The war’s a lie (he said). I got my badge. (He drew it out by his fingertips as if it were dirty. City finds that he’s a dead man, thought Ori.) Months on them ships, we went through the Firewater Straits, on till landfall, and we thought we’d have to fight on the seas, we was trained to, sailor-soldiers, ‘acause them Tesh ships were out for us, we saw them and their weapons in flocks circling but they ain’t seen us, and it ain’t all city-loyal, the militia, not now, us from Dog Fenn on that ship were there because there ain’t no other jobs to do. Let loose and told to go liberate them Tesh villages.

They don’t want us. I seen things… What they done to us. What we done back. (There was a restive stirring somewhere in the streets and a brief incoming of Caucus scouts handslanging frantically to the Proscribed man and he whispered to the speaker. Ori got ready to run. The militia renegade gabbled in anger.) It ain’t no war for liberty, nor for the Teshi, they hate us and we, we fucking hated them I tell you, and it was a, it’s carnage there, just plain murder, they sending their children out stuffed full of hex to make us melt, I had my men melt on me, and I done things… You don’t know what it is, in Tesh. They ain’t like us. Jabber, I done things to people… (The Proscribed man hurried him, pulled him to the shed’s edge.)

So screw the militia and screw their war. I ain’t no friends to the damn Teshi after what they done but I don’t hate them half so much as I hate them. (He pointed at the basalt column-palace of Parliament, prodding the sky with tubes and tuskish jags, profane and arrogant.) Anyone needs dying it ain’t some damn Tesh peasant, it’s them, in there, who got us here. Who’ll take them out? (He cocked his thumb, shot his finger several times toward the Parliament-a Remaking offence.) Screw their war.

And at that someone from Runagate Rampant barked, “Yeah, so fight to lose, fight for defeat,” and there was angry calling from those who saw stupidity in this. They yelled at the Runagaters that they supported Tesh, that they were agents of the Crawling Liquid, but before there were fists between the factions, the whistles of the guards went, and the crowd began to scatter. Ori wrote fast on a tear of paper.

Militia were coming. People were prepared, and they ran. Ori ran too, but not for the doors or the broken fence. He went straight for the speaker.
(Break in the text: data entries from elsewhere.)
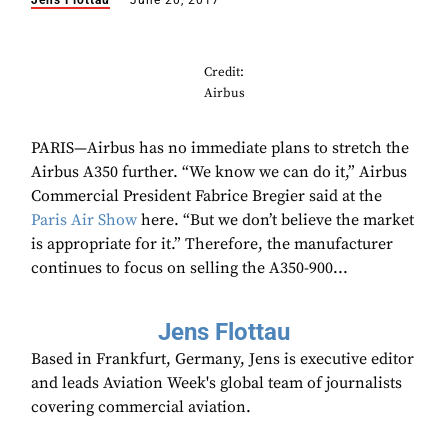
Jens Flottau
June 20, 2017
Credit:
Airbus
PARIS—Airbus has no immediate plans to stretch the
Airbus A350 further. “We know we can do it,” Airbus
Commercial President Fabrice Bregier said at the
Paris Air Show
here. “But we don’t believe the market
is appropriate for it.” Therefore, the manufacturer
continues to focus on selling the A350-900...
Jens Flottau
Based in Frankfurt, Germany, Jens is executive editor
and leads Aviation Week's global team of journalists
covering commercial aviation.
Pushed past the bickering Caucus members who surrounded him. Some recognised Ori, stared at him with greeting or query stillborn as he went past them to the raging soldier-Jack. Ori put

his name and his address into the speaker’s pocket, and whispered.

“Who’ll take them out?” he said. “We will. These lot won’t. Come find me.”

And then there was the burring of propellers and an airship protruded over them. Ropes spilled down and dribbled armoured militia. There were the sounds of dogs. The gates of the Paradox Warehouse were too full of people, and there was a panic. “Men-o’-war!” someone shouted, and yes there slowly rising to swell over the walls were the grotesque gland-bodies contoured with extrusions and organic holes, ridden by militia manipulating the exposed nerves of the giant filament-dangling things, flying them sedately toward the crews of Caucusists, the toxin in their tendrils dripping. Ori ran.

There would be other militia squads on the street: shunnriders, plainclothes infiltrators. Ori had to take care. He itched at the sense that some sharpshooter might target him from the airship. But he knew the ways through these streets. Most of the audience had already disappeared in New Crobuzon’s brick tangles, careering past startled shop holders and corner-hanging vagrants to stop suddenly and walk like everyone else was walking, a few streets on. Later, a mile away on the other side of the river, Ori heard that no one had been captured or killed, and was savagely delighted.